::: Input data :::
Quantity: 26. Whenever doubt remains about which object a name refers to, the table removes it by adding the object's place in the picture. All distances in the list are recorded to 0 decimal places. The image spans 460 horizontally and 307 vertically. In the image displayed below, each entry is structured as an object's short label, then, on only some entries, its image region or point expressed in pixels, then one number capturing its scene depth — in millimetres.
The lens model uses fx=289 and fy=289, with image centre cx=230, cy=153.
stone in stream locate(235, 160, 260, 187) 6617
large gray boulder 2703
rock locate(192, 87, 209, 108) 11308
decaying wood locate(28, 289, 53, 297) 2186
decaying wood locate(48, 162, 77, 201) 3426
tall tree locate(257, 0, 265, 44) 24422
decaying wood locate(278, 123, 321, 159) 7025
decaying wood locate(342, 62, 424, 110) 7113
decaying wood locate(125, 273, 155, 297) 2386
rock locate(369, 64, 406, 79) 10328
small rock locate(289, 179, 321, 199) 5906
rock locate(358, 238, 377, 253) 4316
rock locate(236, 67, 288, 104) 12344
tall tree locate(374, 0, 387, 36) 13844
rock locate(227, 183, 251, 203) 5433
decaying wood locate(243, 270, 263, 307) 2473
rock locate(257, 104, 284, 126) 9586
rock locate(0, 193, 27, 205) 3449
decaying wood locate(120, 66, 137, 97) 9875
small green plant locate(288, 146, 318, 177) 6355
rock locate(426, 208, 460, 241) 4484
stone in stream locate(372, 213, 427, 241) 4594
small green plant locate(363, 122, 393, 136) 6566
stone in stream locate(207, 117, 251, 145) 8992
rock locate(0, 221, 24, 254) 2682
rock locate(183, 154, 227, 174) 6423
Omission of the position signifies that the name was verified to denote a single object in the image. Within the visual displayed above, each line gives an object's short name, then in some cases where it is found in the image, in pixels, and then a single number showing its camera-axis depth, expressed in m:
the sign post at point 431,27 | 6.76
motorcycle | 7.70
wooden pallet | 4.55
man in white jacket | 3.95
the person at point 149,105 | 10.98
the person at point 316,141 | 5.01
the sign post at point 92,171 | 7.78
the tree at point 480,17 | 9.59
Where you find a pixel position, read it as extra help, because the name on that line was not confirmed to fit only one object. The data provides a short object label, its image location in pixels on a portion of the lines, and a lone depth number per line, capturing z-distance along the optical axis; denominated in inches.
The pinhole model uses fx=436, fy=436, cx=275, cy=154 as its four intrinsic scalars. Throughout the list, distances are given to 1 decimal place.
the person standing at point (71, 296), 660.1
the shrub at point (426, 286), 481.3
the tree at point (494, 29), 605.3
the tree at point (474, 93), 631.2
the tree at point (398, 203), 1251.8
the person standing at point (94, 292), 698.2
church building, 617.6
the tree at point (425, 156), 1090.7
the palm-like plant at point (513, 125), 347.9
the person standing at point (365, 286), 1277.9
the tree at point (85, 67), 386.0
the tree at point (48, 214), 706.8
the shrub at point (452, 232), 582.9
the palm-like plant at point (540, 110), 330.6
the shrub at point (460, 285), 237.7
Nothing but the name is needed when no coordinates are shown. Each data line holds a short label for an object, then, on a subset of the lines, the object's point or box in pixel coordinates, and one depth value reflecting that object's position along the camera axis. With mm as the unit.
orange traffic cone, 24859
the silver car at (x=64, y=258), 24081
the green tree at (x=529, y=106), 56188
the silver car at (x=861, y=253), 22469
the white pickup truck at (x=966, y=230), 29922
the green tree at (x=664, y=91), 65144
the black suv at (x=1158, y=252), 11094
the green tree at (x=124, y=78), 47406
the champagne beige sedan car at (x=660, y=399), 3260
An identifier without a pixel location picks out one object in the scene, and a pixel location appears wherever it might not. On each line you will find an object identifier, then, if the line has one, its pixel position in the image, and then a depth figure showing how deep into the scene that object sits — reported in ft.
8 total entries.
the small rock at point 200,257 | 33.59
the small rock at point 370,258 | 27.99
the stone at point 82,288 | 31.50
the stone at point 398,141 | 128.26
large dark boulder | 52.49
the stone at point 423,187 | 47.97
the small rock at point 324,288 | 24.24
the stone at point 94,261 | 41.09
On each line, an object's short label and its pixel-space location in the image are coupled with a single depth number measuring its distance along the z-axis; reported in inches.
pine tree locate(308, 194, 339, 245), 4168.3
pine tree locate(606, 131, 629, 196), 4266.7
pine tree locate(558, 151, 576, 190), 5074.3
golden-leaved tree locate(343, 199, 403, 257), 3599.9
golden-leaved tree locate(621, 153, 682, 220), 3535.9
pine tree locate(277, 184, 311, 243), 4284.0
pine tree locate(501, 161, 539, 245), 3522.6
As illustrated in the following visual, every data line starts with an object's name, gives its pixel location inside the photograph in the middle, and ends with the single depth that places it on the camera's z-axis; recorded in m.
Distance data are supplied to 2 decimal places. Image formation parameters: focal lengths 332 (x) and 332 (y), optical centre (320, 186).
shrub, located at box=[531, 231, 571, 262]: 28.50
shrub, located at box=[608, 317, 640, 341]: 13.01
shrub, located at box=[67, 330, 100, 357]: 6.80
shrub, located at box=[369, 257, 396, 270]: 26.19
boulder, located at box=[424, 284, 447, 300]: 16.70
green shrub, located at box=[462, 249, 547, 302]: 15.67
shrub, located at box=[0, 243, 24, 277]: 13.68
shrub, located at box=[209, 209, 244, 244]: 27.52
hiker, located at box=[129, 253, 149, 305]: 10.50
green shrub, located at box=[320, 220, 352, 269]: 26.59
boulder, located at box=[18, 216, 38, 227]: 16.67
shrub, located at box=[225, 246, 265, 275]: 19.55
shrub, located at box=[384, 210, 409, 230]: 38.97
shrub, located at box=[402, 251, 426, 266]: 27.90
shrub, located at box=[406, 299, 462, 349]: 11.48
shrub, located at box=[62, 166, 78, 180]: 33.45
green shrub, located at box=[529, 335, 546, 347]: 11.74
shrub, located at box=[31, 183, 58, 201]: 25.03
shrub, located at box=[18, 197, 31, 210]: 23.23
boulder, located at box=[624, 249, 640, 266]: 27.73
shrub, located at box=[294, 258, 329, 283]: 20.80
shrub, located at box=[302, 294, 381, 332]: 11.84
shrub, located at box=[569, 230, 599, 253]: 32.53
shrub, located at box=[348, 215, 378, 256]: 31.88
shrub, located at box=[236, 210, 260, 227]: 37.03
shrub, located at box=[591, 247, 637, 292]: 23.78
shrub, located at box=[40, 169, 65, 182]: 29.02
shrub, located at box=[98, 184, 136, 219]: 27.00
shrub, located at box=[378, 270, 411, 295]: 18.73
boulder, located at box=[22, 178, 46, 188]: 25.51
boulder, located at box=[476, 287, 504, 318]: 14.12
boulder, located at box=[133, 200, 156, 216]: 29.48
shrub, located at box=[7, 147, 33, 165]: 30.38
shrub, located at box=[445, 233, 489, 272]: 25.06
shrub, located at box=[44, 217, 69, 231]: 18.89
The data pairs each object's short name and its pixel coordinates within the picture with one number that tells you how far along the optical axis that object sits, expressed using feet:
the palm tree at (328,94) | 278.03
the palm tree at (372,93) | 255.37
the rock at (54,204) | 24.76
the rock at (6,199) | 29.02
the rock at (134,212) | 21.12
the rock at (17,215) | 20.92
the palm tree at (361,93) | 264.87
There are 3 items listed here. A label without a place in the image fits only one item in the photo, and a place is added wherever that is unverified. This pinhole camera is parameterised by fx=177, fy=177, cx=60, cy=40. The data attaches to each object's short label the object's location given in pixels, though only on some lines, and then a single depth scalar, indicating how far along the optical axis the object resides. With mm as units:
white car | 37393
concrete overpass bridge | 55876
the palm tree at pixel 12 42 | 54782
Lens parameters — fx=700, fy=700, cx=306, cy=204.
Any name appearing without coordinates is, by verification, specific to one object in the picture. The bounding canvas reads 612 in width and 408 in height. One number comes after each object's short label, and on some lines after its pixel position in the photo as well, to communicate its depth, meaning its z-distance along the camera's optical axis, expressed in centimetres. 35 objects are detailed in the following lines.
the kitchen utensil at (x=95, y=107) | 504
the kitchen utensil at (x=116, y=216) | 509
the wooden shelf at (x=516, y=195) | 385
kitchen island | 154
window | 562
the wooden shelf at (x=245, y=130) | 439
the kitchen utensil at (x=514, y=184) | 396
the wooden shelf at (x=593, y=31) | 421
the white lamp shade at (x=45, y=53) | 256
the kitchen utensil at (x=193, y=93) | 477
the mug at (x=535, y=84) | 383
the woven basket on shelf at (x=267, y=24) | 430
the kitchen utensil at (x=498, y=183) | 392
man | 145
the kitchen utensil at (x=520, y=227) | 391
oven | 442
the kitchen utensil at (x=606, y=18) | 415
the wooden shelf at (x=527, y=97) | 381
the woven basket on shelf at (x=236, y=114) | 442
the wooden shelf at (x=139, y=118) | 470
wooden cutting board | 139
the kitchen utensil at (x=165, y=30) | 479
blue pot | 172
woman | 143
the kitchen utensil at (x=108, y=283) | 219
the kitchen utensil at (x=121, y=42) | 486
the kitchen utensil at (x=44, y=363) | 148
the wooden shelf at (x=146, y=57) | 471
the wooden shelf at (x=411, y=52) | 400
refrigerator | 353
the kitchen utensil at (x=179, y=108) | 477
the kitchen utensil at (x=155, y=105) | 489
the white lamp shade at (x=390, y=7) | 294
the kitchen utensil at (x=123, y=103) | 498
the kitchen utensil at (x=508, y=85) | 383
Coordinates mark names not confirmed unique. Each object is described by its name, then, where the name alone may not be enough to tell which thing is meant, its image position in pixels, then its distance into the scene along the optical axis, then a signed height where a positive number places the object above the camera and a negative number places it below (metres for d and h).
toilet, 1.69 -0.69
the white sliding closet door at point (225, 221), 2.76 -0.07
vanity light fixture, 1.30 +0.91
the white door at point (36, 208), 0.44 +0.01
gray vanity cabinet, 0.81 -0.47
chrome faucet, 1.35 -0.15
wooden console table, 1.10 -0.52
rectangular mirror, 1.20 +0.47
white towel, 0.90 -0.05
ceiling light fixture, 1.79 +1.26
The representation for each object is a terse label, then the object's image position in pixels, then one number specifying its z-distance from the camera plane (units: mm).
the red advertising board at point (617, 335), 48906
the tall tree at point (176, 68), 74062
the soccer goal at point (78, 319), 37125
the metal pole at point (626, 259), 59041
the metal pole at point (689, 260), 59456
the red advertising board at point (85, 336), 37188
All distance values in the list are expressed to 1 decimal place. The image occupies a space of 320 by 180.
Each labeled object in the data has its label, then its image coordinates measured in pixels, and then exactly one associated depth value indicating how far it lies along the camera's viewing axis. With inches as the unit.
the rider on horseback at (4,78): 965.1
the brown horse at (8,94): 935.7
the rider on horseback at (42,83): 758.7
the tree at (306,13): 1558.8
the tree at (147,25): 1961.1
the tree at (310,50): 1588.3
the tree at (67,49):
:::
From the data above, output exactly the lines between the one containing "the kitchen utensil at (x=95, y=107) | 504" and the one containing "chrome faucet, 1.35 -0.15", counting both of them.

#### Solution to this exercise:
the kitchen utensil at (x=95, y=107) | 504
the kitchen utensil at (x=116, y=216) | 509
the wooden shelf at (x=516, y=195) | 385
kitchen island | 154
window | 562
the wooden shelf at (x=245, y=130) | 439
the kitchen utensil at (x=514, y=184) | 396
the wooden shelf at (x=593, y=31) | 421
the white lamp shade at (x=45, y=53) | 256
the kitchen utensil at (x=193, y=93) | 477
the mug at (x=535, y=84) | 383
the woven basket on shelf at (x=267, y=24) | 430
the kitchen utensil at (x=498, y=183) | 392
man | 145
the kitchen utensil at (x=520, y=227) | 391
oven | 442
the kitchen utensil at (x=606, y=18) | 415
the wooden shelf at (x=527, y=97) | 381
the woven basket on shelf at (x=236, y=114) | 442
the wooden shelf at (x=139, y=118) | 470
wooden cutting board | 139
the kitchen utensil at (x=165, y=30) | 479
blue pot | 172
woman | 143
the kitchen utensil at (x=108, y=283) | 219
the kitchen utensil at (x=121, y=42) | 486
the kitchen utensil at (x=44, y=363) | 148
the wooden shelf at (x=146, y=57) | 471
the wooden shelf at (x=411, y=52) | 400
refrigerator | 353
the kitchen utensil at (x=179, y=108) | 477
the kitchen utensil at (x=155, y=105) | 489
the white lamp shade at (x=390, y=7) | 294
the kitchen utensil at (x=123, y=103) | 498
the kitchen utensil at (x=508, y=85) | 383
Coordinates mark names not confirmed unique. Each object is described by its name, then, where the name alone may not be enough to tell which thing is meant, its image position in pixels, then its distance into the scene along the optical axis, then a signed height where a positive number places the object above the camera and a negative number places it below (metres for d and h).
toilet, 1.69 -0.69
the white sliding closet door at point (225, 221), 2.76 -0.07
vanity light fixture, 1.30 +0.91
the white door at point (36, 208), 0.44 +0.01
gray vanity cabinet, 0.81 -0.47
chrome faucet, 1.35 -0.15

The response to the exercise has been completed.